Methods:  Twenty-eight patients requiring mechanical ventilation > 7 days postoperatively were studied. Esophageal and gastric pressures were measured to calculate transdiaphragmatic pressure during maximal inspiratory effort and the Gilbert index, which evaluates the diaphragm contribution to respiratory pressure swings during quiet ventilation. Ultrasonography allowed measuring right and left hemidiaphragmatic excursions during maximal inspiratory effort. Best E is the greatest positive value from either hemidiaphragm. Twenty cardiac surgery patients with uncomplicated postoperative course were also evaluated with ultrasonography preoperatively and postoperatively. Measurements were performed in semirecumbent position.

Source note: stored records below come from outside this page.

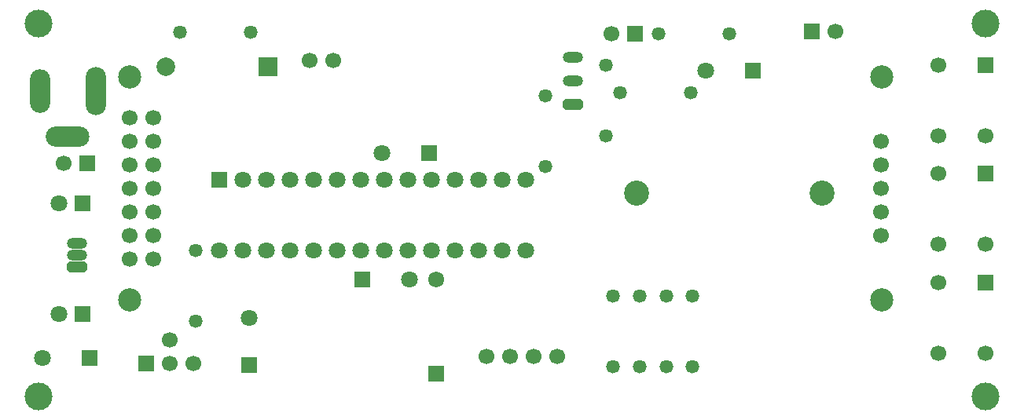
<source format=gbr>
G04 DipTrace 3.3.1.3*
G04 TopMask.gbr*
%MOIN*%
G04 #@! TF.FileFunction,Soldermask,Top*
G04 #@! TF.Part,Single*
%AMOUTLINE1*
4,1,8,
-0.031158,0.023622,
-0.043307,0.011473,
-0.043307,-0.011473,
-0.031158,-0.023622,
0.031158,-0.023622,
0.043307,-0.011473,
0.043307,0.011473,
0.031158,0.023622,
-0.031158,0.023622,
0*%
%ADD18R,0.070866X0.070866*%
%ADD34C,0.098425*%
%ADD35C,0.11811*%
%ADD43C,0.066929*%
%ADD47C,0.057874*%
%ADD49C,0.057874*%
%ADD51O,0.086614X0.047244*%
%ADD53C,0.106299*%
%ADD55C,0.067874*%
%ADD57R,0.067874X0.067874*%
%ADD59O,0.185039X0.086614*%
%ADD61O,0.086614X0.185039*%
%ADD63O,0.086614X0.204724*%
%ADD65R,0.066929X0.066929*%
%ADD67C,0.066929*%
%ADD69C,0.07874*%
%ADD71R,0.07874X0.07874*%
%ADD73C,0.070866*%
%ADD80OUTLINE1*%
%FSLAX26Y26*%
G04*
G70*
G90*
G75*
G01*
G04 TopMask*
%LPD*%
D73*
X1381201Y818701D3*
D18*
Y618701D3*
X674950Y1306201D3*
D73*
X574950D3*
D18*
X674950Y837451D3*
D73*
X574950D3*
X506201Y649951D3*
D18*
X706201D3*
D73*
X3318701Y1868701D3*
D18*
X3518701D3*
D73*
X1943701Y1518701D3*
D18*
X2143701D3*
D73*
X2062450Y981201D3*
D18*
X1862450D3*
D71*
X1462451Y1887450D3*
D69*
X1027412D3*
D67*
X874950Y1068701D3*
X974950D3*
Y1168701D3*
X874950D3*
Y1268701D3*
X974950D3*
X874950Y1368701D3*
X974950D3*
X973375Y1468701D3*
X876525D3*
Y1568701D3*
X973375D3*
X876525Y1668701D3*
X973375D3*
X4062470Y1368701D3*
Y1468701D3*
Y1268701D3*
Y1168701D3*
Y1568701D3*
D34*
X874950Y1841142D3*
Y896260D3*
X4063927Y1841142D3*
Y896260D3*
D35*
X487450Y2068701D3*
Y487450D3*
X4506201Y2068701D3*
Y487451D3*
D65*
X693701Y1474951D3*
D67*
X593701D3*
D65*
X3768701Y2037450D3*
D67*
X3868701D3*
D65*
X3018701Y2024950D3*
D67*
X2918701D3*
D63*
X731201Y1781201D3*
D61*
X494980D3*
D59*
X613091Y1588287D3*
D57*
X2174951Y581201D3*
D55*
Y981201D3*
D43*
X1043701Y724951D3*
D67*
X1737451Y1912450D3*
X1637451D3*
D53*
X3024950Y1349951D3*
X3812352D3*
D80*
X2756201Y1724950D3*
D51*
Y1824950D3*
Y1924950D3*
D49*
X1156201Y806201D3*
D47*
Y1106201D3*
D49*
X1087450Y2031201D3*
D47*
X1387450D3*
D65*
X943701Y624950D3*
D67*
X1043701D3*
X1143701D3*
D49*
X2893701Y1593701D3*
D47*
Y1893701D3*
D49*
X3256201Y1774951D3*
D47*
X2956201D3*
D49*
X3262451Y912451D3*
D47*
Y612451D3*
D49*
X3149951Y612450D3*
D47*
Y912450D3*
D49*
X2924951Y612450D3*
D47*
Y912450D3*
D49*
X2637450Y1762451D3*
D47*
Y1462451D3*
D49*
X3037450Y912451D3*
D47*
Y612451D3*
D49*
X3118701Y2024950D3*
D47*
X3418701D3*
D65*
X4506201Y1893701D3*
D67*
X4306201D3*
Y1593701D3*
X4506201D3*
D65*
Y1431201D3*
D67*
X4306201D3*
Y1131201D3*
X4506201D3*
D65*
Y968701D3*
D67*
X4306201D3*
Y668701D3*
X4506201D3*
D18*
X1256201Y1406201D3*
D73*
X1356201D3*
X1456201D3*
X1556201D3*
X1656201D3*
X1756201D3*
X1856201D3*
X1956201D3*
X2056201D3*
X2156201D3*
X2256201D3*
X2356201D3*
X2456201D3*
X2556201D3*
Y1106201D3*
X2456201D3*
X2356201D3*
X2256201D3*
X2156201D3*
X2056201D3*
X1956201D3*
X1856201D3*
X1756201D3*
X1656201D3*
X1556201D3*
X1456201D3*
X1356201D3*
X1256201D3*
D80*
X649950Y1037451D3*
D51*
Y1087451D3*
Y1137451D3*
D67*
X2487450Y656201D3*
X2587450D3*
X2687450D3*
X2387450D3*
M02*

</source>
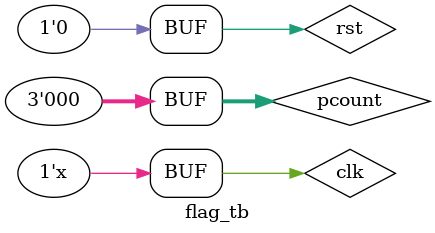
<source format=v>
module flag_setter(clk, rst, pcount, Empty_F, Full_F);
input clk,rst;
parameter n = 3;
input wire [n-1:0] pcount;
output Empty_F, Full_F;
reg rst_flag;

//resetting block
always@(posedge clk)
begin
if(rst) rst_flag <= 1 ;
else rst_flag <= 0 ;
end

//concurrent assignment for flags

assign Empty_F = (rst_flag) ? 1 : ( pcount == 0 ) ? 1 : 0;
assign Full_F = (rst_flag) ? 0 : ( pcount == (2**n-1) ) ? 1 : 0;

endmodule

module flag_tb;
parameter n = 3;
reg [n-1:0] pcount;
reg clk,rst;
wire Empty_F, Full_F;

flag_setter FS1(clk, rst, pcount, Empty_F, Full_F);

initial begin
clk <=0;
rst <=0;
end

always begin
#5
clk <= ~ clk;
end

initial begin
#5
rst <= 1;
#20
rst <= 0;
pcount <= 0;
#10
pcount <= 3;
#10
pcount <= 7;
#10
pcount <= 0;

$monitor("%d %b %d %b %b",clk, rst, pcount, Empty_F, Full_F);
end

endmodule 
</source>
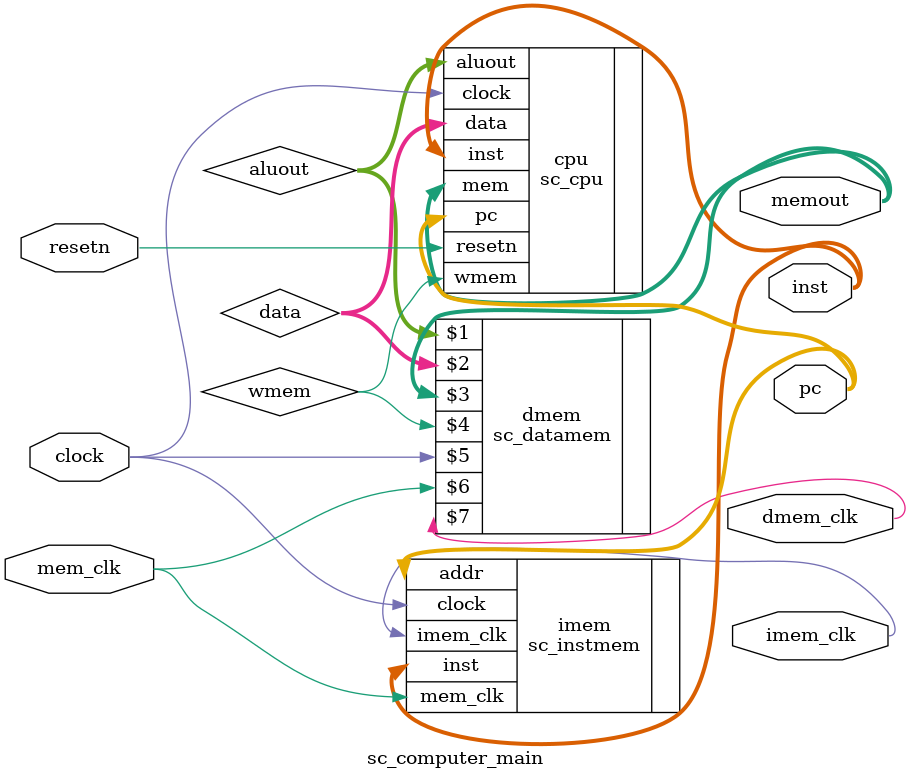
<source format=v>

module sc_computer_main (resetn,clock,mem_clk,pc,inst,memout,imem_clk,dmem_clk);
   
   input resetn,clock,mem_clk;
   output [31:0] pc,inst,memout;
   output        imem_clk,dmem_clk;
   wire   [31:0] data,aluout;
   wire          wmem; // all these "wire"s are used to connect or interface the cpu,dmem,imem and so on.
//sc_cpu ,CPU module.
   sc_cpu cpu(
   .clock(clock),
   .resetn(resetn),
   .inst(inst),
   .mem(memout),
   .pc(pc),
   .wmem(wmem),
   .aluout(aluout),
   .data(data));
   
//  sc_instmem, instruction memory.  
   sc_instmem  imem (
   .addr(pc),
   .inst(inst),
   .clock(clock),
   .mem_clk(mem_clk),
   .imem_clk(imem_clk));
   
//sc_datamem, data memory.      
   sc_datamem  dmem (aluout,data,memout,wmem,clock,mem_clk,dmem_clk ); 

endmodule




</source>
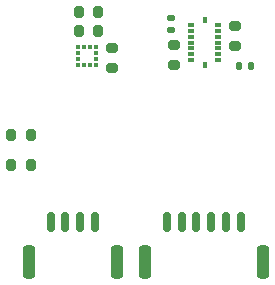
<source format=gtp>
G04 #@! TF.GenerationSoftware,KiCad,Pcbnew,7.0.1*
G04 #@! TF.CreationDate,2023-07-20T02:47:45+02:00*
G04 #@! TF.ProjectId,imu_9_axis,696d755f-395f-4617-9869-732e6b696361,rev?*
G04 #@! TF.SameCoordinates,Original*
G04 #@! TF.FileFunction,Paste,Top*
G04 #@! TF.FilePolarity,Positive*
%FSLAX46Y46*%
G04 Gerber Fmt 4.6, Leading zero omitted, Abs format (unit mm)*
G04 Created by KiCad (PCBNEW 7.0.1) date 2023-07-20 02:47:45*
%MOMM*%
%LPD*%
G01*
G04 APERTURE LIST*
G04 Aperture macros list*
%AMRoundRect*
0 Rectangle with rounded corners*
0 $1 Rounding radius*
0 $2 $3 $4 $5 $6 $7 $8 $9 X,Y pos of 4 corners*
0 Add a 4 corners polygon primitive as box body*
4,1,4,$2,$3,$4,$5,$6,$7,$8,$9,$2,$3,0*
0 Add four circle primitives for the rounded corners*
1,1,$1+$1,$2,$3*
1,1,$1+$1,$4,$5*
1,1,$1+$1,$6,$7*
1,1,$1+$1,$8,$9*
0 Add four rect primitives between the rounded corners*
20,1,$1+$1,$2,$3,$4,$5,0*
20,1,$1+$1,$4,$5,$6,$7,0*
20,1,$1+$1,$6,$7,$8,$9,0*
20,1,$1+$1,$8,$9,$2,$3,0*%
G04 Aperture macros list end*
%ADD10R,0.350000X0.375000*%
%ADD11R,0.375000X0.350000*%
%ADD12R,0.350000X0.590000*%
%ADD13R,0.590000X0.350000*%
%ADD14RoundRect,0.135000X-0.135000X-0.185000X0.135000X-0.185000X0.135000X0.185000X-0.135000X0.185000X0*%
%ADD15RoundRect,0.200000X-0.275000X0.200000X-0.275000X-0.200000X0.275000X-0.200000X0.275000X0.200000X0*%
%ADD16RoundRect,0.135000X0.185000X-0.135000X0.185000X0.135000X-0.185000X0.135000X-0.185000X-0.135000X0*%
%ADD17RoundRect,0.200000X-0.200000X-0.275000X0.200000X-0.275000X0.200000X0.275000X-0.200000X0.275000X0*%
%ADD18RoundRect,0.200000X0.200000X0.275000X-0.200000X0.275000X-0.200000X-0.275000X0.200000X-0.275000X0*%
%ADD19RoundRect,0.250000X0.250000X1.150000X-0.250000X1.150000X-0.250000X-1.150000X0.250000X-1.150000X0*%
%ADD20RoundRect,0.150000X0.150000X0.700000X-0.150000X0.700000X-0.150000X-0.700000X0.150000X-0.700000X0*%
G04 APERTURE END LIST*
D10*
X131200000Y-54637500D03*
X130700000Y-54637500D03*
D11*
X130187500Y-54625000D03*
X130187500Y-54125000D03*
X130187500Y-53625000D03*
X130187500Y-53125000D03*
D10*
X130700000Y-53112500D03*
X131200000Y-53112500D03*
D11*
X131712500Y-53125000D03*
X131712500Y-53625000D03*
X131712500Y-54125000D03*
X131712500Y-54625000D03*
D12*
X140950000Y-50810000D03*
D13*
X139785000Y-51225000D03*
X139785000Y-51725000D03*
X139785000Y-52225000D03*
X139785000Y-52725000D03*
X139785000Y-53225000D03*
X139785000Y-53725000D03*
X139785000Y-54225000D03*
D12*
X140950000Y-54640000D03*
D13*
X142115000Y-54225000D03*
X142115000Y-53725000D03*
X142115000Y-53225000D03*
X142115000Y-52725000D03*
X142115000Y-52225000D03*
X142115000Y-51725000D03*
X142115000Y-51225000D03*
D14*
X144910000Y-54750000D03*
X143890000Y-54750000D03*
D15*
X138350000Y-54600000D03*
X138350000Y-52950000D03*
D16*
X138075000Y-50640000D03*
X138075000Y-51660000D03*
D17*
X131925000Y-50150000D03*
X130275000Y-50150000D03*
X131925000Y-51725000D03*
X130275000Y-51725000D03*
D18*
X124575000Y-60575000D03*
X126225000Y-60575000D03*
X124575000Y-63125000D03*
X126225000Y-63125000D03*
D15*
X133125000Y-53200000D03*
X133125000Y-54850000D03*
D19*
X126050000Y-71275000D03*
X133500000Y-71275000D03*
D20*
X127900000Y-67925000D03*
X129150000Y-67925000D03*
X130400000Y-67925000D03*
X131650000Y-67925000D03*
D19*
X135900000Y-71275000D03*
X145850000Y-71275000D03*
D20*
X137750000Y-67925000D03*
X139000000Y-67925000D03*
X140250000Y-67925000D03*
X141500000Y-67925000D03*
X142750000Y-67925000D03*
X144000000Y-67925000D03*
D15*
X143550000Y-52975000D03*
X143550000Y-51325000D03*
M02*

</source>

Results:  Transdiaphragmatic pressure during maximal inspiratory effort was below normal value in 27 of the 28 patients receiving prolonged mechanical ventilation (median, 39 cm H2O; interquartile range [IQR] 28 cm H2O). Eight patients had Gilbert indexes ≤ 0 indicating severe diaphragmatic dysfunction. Best E was lower in patients with Gilbert index ≤ 0 than > 0 (30 mm; IQR, 10 mm; vs 19 mm; IQR, 7 mm, respectively; p = 0.001). Best E < 25 mm had a positive likelihood ratio of 6.7 (95% confidence interval [CI], 2.4 to 19) and a negative likelihood ratio of 0 (95% CI, 0 to 1.1) for having a Gilbert index ≤ 0. None of the patients with uncomplicated course had Best E < 25 mm either preoperatively or postoperatively.

Conclusions:  Ultrasonographic-based determination of hemidiaphragm excursions in patients requiring prolonged mechanical ventilation after cardiac surgery may help identify those with and without severe diaphragmatic dysfunction as defined by the Gilbert index.